I just ran the code in FireFox/FireBug and called the function this way
getDirections(0);
getDirections('1');
getDirections("2");
The first one does it correctly and the next two enter default.
They are strings and not integer which is what the cases are looking for.
I added
case "2":
img+='NO2.png';
break;
and then only the middle one entered the default. Obviously there is an issue with the way you are calling the function. It is likely passing a string.
I also used your if-else block (added an else{alert(dir);} and that returned the correct value for each call.
Javascript can do on the fly conversion (I think there's a better word for that) between strings and ints (and others). This is occuring when you do the comparrison using ==. If you change the comparison in the ifs to === you get the same behavior as with the switch block.

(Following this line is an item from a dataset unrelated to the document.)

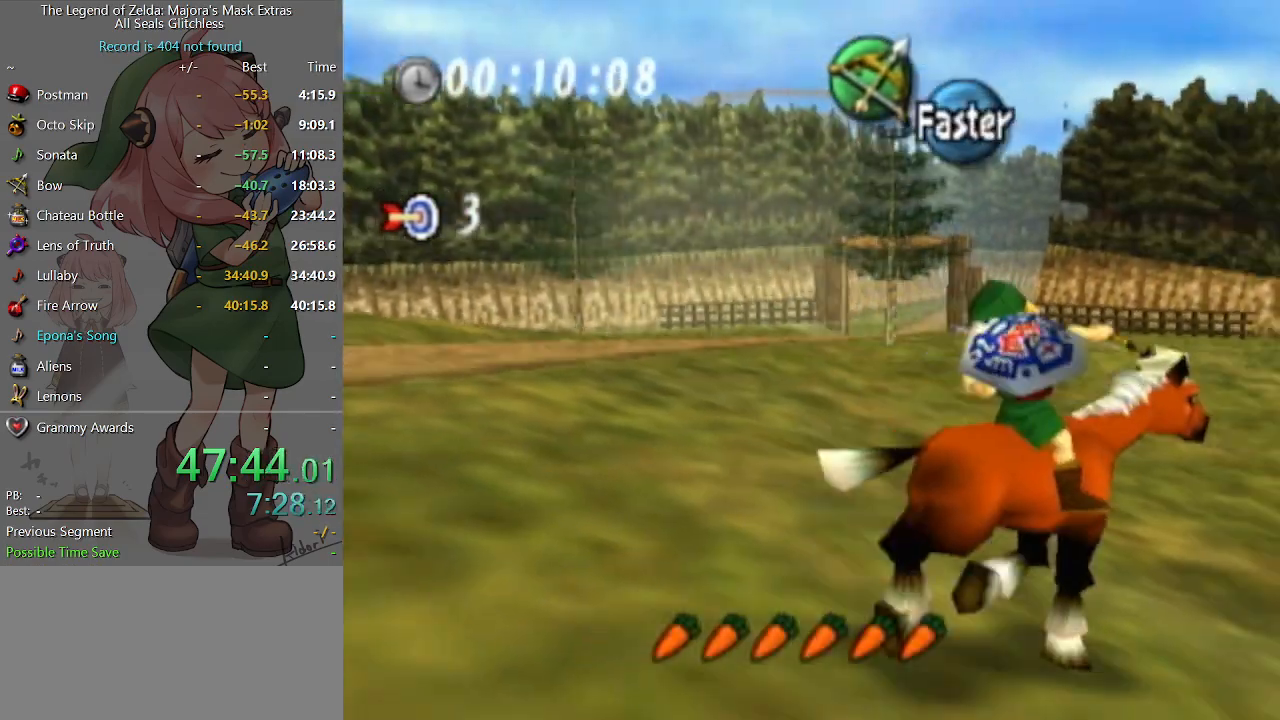
{"buttons": [], "left_stick": "center", "right_stick": "center", "events": [[233, "B", "down"], [333, "B", "up"], [333, "left_stick", "center"]]}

I pasted your code into an HTML file and ran it with the following buttons:
<button onclick="alert(getDirections(2))">Switch / Int</button>
<button onclick="alert(getDirections('2'))">Switch / String</button>
<button onclick="alert(getDirections2(2))">If-Else / Int</button>
<button onclick="alert(getDirections2('2'))">If-Else / String</button>
When calling the switch-version with a plain 2, it works as expected. Calling it with '2' makes it drop through to the default line. The if-else version works as expected in both cases. So the issue is probably that switch doesn't do an implicit conversion and == does.